# Airflow im Bequiet Pure Base 500 mit AIO + 3900X + Asus X570 Mainboard etc.



## skorpinoxx (11. April 2020)

Hallo zusammen,

ich mache mir gerade Gedanken über den Airflow + richtigen Anschluss in meinem Bequiet Pure Base 500 mit allen Komponenten.
PURE BASE 500 | WINDOW BLACK leise essential PC Gehaeuse von be quiet!

CPU: 3900X
Mainboard: Asus ROG Crosshair VIII Formula Gaming Mainboard ROG Crosshair VIII Formula | ASUS
Graka: Palit GeForce RTX 2080 GameRock Premium
Netzteil: Bequiet Dark Power Pro 11 750Watt DARK POWER PRO 11 | 750W leise high-end Netzteile von be quiet!
CPU AIO: Asus ROG Ryujin 360 Gaming-Wasserkuehlung ROG RYUJIN 360 | ASUS

Das Pure Base 500 Gehäuse hat 2x 140mm PureWings 2 ohne PWM installiert. 1x Vorne 1x Hinten.
Zudem habe ich einen Bequiet Shadow Wing 120mm PWM oben am Gehäuse installiert (hatte ich von früher noch).
Ich würde gerne die Asus AIO Ryujin vorne verbauen, zudem würde ich gerne Push/Pull bei der AIO machen und somit noch 3x Bequiet PureWings 2 Lüfter kaufen.
Die Asus AIO hat 3x die Noctua NF-F12 120mm PWM Lüfter verbaut.

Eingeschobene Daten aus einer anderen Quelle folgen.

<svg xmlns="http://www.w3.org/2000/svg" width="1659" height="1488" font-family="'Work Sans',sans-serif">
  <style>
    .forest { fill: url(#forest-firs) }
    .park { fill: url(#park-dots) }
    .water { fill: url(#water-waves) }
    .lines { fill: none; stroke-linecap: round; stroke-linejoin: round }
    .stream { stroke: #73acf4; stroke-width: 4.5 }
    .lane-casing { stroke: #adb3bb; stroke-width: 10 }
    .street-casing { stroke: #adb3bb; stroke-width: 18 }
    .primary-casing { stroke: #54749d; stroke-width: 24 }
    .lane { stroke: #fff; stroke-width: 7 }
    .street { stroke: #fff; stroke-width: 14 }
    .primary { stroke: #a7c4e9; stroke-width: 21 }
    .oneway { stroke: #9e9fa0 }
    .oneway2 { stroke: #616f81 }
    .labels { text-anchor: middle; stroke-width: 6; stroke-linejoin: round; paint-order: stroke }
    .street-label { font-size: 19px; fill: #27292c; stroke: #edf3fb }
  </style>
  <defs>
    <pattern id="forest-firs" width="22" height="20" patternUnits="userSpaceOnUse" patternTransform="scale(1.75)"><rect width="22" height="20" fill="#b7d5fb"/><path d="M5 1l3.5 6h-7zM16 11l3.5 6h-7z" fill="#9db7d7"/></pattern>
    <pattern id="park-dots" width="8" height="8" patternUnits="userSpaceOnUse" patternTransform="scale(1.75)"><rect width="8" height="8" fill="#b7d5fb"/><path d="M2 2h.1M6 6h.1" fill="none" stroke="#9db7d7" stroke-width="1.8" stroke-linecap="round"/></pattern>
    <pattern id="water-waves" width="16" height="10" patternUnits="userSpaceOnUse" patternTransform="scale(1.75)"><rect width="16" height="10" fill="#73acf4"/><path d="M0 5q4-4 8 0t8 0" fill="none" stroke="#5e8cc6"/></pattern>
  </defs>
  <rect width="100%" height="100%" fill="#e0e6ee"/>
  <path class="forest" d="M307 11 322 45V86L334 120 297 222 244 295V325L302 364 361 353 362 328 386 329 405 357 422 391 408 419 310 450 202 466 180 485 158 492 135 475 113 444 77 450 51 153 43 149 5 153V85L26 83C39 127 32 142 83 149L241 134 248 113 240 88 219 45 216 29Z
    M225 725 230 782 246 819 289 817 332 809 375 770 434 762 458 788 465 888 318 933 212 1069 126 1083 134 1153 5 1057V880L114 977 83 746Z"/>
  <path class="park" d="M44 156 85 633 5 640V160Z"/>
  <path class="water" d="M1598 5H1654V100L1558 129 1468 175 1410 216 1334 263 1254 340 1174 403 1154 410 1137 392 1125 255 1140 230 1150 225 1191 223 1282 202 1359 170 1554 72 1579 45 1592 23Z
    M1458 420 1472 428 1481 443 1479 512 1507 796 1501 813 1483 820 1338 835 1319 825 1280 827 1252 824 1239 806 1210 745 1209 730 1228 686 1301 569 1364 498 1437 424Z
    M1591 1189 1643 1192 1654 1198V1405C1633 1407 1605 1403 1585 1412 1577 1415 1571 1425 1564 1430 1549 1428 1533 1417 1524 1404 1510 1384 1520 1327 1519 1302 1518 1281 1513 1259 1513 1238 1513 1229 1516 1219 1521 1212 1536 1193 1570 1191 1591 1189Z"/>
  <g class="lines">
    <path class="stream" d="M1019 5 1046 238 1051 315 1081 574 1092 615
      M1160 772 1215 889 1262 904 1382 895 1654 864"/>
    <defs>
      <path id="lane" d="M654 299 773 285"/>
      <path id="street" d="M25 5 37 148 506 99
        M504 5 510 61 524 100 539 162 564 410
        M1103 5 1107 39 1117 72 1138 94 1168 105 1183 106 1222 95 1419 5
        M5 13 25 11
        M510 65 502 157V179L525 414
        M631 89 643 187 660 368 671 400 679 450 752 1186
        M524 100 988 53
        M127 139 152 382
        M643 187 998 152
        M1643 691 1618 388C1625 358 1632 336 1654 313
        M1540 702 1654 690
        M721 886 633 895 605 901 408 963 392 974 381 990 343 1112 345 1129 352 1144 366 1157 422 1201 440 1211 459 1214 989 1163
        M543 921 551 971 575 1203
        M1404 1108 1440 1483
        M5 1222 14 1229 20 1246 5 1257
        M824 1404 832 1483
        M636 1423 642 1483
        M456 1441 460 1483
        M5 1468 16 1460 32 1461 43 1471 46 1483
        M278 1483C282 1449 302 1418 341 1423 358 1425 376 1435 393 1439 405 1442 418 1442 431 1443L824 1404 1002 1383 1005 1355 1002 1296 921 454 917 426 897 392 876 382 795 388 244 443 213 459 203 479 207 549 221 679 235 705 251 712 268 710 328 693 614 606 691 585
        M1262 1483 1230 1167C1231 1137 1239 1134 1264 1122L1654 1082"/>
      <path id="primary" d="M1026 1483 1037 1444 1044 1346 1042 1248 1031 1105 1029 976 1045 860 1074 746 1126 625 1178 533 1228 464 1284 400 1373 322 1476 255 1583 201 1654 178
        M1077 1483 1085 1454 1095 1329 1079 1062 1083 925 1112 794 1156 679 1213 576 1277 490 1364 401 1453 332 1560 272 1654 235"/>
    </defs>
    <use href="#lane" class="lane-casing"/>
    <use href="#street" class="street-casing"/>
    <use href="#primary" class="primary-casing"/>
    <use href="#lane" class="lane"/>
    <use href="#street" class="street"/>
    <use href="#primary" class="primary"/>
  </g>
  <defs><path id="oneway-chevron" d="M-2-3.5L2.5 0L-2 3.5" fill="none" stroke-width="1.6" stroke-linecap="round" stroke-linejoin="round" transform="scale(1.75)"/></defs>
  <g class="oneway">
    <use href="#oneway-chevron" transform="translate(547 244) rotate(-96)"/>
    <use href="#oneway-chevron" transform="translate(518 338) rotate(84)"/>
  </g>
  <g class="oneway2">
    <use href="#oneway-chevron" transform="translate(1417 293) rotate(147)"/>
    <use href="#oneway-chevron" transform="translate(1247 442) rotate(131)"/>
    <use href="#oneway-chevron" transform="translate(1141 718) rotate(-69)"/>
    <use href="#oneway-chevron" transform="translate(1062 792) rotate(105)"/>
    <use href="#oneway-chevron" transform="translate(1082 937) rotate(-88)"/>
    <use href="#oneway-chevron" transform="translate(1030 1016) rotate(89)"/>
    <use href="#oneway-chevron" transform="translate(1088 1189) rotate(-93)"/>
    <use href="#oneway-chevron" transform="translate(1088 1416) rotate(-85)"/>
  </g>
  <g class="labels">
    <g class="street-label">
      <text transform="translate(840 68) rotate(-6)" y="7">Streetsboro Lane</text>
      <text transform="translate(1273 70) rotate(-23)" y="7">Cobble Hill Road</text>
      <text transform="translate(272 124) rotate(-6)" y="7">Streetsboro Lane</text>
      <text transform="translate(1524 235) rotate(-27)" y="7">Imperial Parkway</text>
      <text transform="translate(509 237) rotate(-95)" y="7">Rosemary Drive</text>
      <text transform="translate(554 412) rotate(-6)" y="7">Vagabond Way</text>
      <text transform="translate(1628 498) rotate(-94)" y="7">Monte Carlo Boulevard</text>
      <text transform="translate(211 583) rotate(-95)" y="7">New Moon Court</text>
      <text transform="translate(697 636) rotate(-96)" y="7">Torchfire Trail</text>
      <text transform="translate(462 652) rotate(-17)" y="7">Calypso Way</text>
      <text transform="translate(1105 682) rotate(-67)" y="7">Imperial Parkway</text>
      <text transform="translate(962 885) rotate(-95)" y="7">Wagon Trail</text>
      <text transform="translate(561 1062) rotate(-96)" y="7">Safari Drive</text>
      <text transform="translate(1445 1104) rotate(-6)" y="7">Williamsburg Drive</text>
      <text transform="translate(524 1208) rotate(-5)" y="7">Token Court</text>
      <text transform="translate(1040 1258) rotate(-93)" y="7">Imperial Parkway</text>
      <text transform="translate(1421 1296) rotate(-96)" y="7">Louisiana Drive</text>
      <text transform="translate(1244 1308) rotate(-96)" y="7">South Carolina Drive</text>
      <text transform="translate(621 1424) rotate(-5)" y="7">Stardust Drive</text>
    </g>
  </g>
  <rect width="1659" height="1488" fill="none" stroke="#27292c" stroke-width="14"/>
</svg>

Mein Netzteil bietet auch die Möglichkeit, dort Lüfter anzuschließen. Sowie das Mainboard natürlich.

Jetzt zu meinen Fragen:

- Bei den 3 zusätzlichen Lüftern für Push/Pull PWM kaufen oder ohne?
- Generell die Lüfter an das Netzteil anschließen oder normal an das Asus Mainboard? Oder ist das egal?

Mit der Config hätte ich dann quasi 1x PureWings 2 140mm hinten am Gehäuse, 1x PureWings 2 140mm oben am Gehäuse (der wo vorher vorne verbaut war am Werk) sowie 1x Shadow Wing 120mm PWM oben am Gehäuse.
Und eben die 6x 120mm Lüfter an der AIO


Danke und viele Grüße!


----------



## Dragon AMD (11. April 2020)

Hi.

Würde eher den Radiator oben verbauen.

Den hinteren Lüfter einblasen lassen.

Und dann die anderen Lüfter vorne reinblasen lassen.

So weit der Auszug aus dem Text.